I like when by sheer coincidence, two books appear to be in conversation with each other.
Michelle Paver's
Thin Air chronicles a fictional 1935 attempt to reach the summit of Kangchenjunga. Soon after arriving at the foot of the mountain, expedition doctor Stephen, eager to prove to his comrades that he is just as valuable as his older, sneering brother, begins experiencing a haunting - T.S. Eliot's "There is always another one walking beside you", but, as he comes to realise, malevolent, unlike the calming presence that Shackleton felt when he first reported the phenomenon after his trek through the mountains of South Georgia to save his stranded expedition.

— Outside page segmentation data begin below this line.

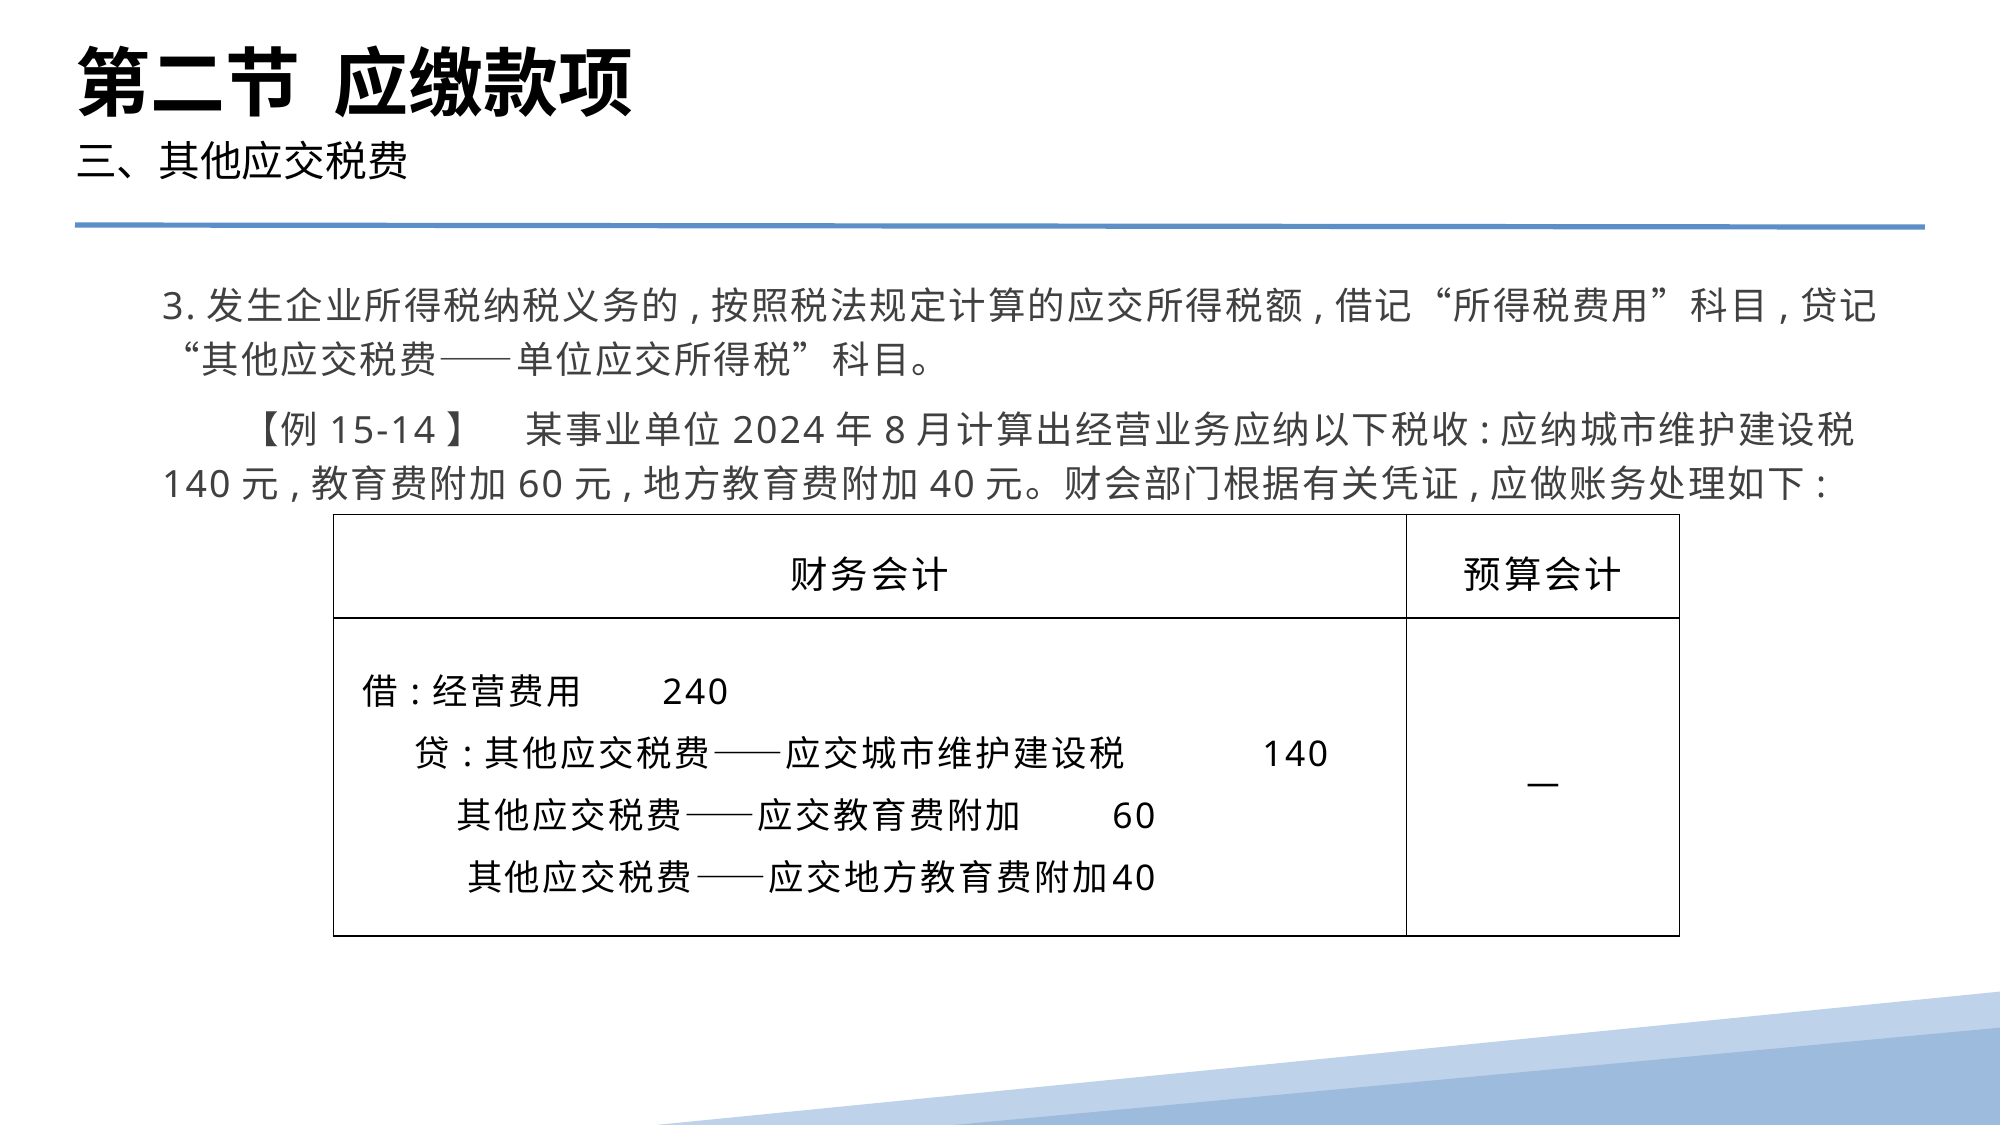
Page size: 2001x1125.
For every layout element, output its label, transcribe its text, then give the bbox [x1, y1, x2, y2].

table_cell 借:经营费用 240 贷:其他应交税费——应交城市维护建设税 140 其他应交税费——应交教育费附加 60 其他应交税费——应交地方教育费附加 40 [334, 619, 1406, 935]
text_box 3.发生企业所得税纳税义务的,按照税法规定计算的应交所得税额,借记“所得税费用”科目,贷记“其他应交税费——单位应交所得税”科目。 【例15-14】 某事业单位2024年8月计算出经营业务应纳以下税收:应纳城市维护建设税140元,教育费附加60元,地方教育费附加40元。财会部门根据有关凭证,应做账务处理如下: [151, 240, 1891, 538]
table_header 预算会计 [1407, 515, 1679, 617]
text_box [74, 224, 1925, 228]
text_box 三、其他应交税费 [75, 124, 1925, 200]
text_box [656, 991, 2000, 1125]
table_cell — [1407, 619, 1679, 935]
table_header 财务会计 [334, 515, 1406, 617]
text_box 第二节 应缴款项 [75, 24, 1925, 124]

It appears that the mountain is haunted, perhaps by a member of a previous expedition whose body was never retrieved.
Thin Air is a great portrait of the same kind of doomed English arrogance that cost Scott's life at the South Pole, putting a focus on the way the white men of the expedition look down on their support staff (the ones actually doing all the work, while they sip their tea).
Sarah Lotz'
The White Road doesn't begin on a mountain - it starts in a place that I personally find even more scary, a cave system in Wales in which protagonist Simon is attempting to film the dead bodies of a previous group of cavers for a morbid and sensationalist website he runs with his friend. In the caves, his guide dies after they get trapped by rising water levels, but his presence doesn't leave Simon, as if his bad intentions are now being judged by the constant presence of another malevolent "third man". Simon carries that specter with him to Everest (again on a mission to film the dead), where he finds himself in the middle of another man's attempt to find closure from the death of his mother on the mountain years earlier. The climb ends in more disaster, and Simon is stuck trying to artificially create closure so the haunting stops.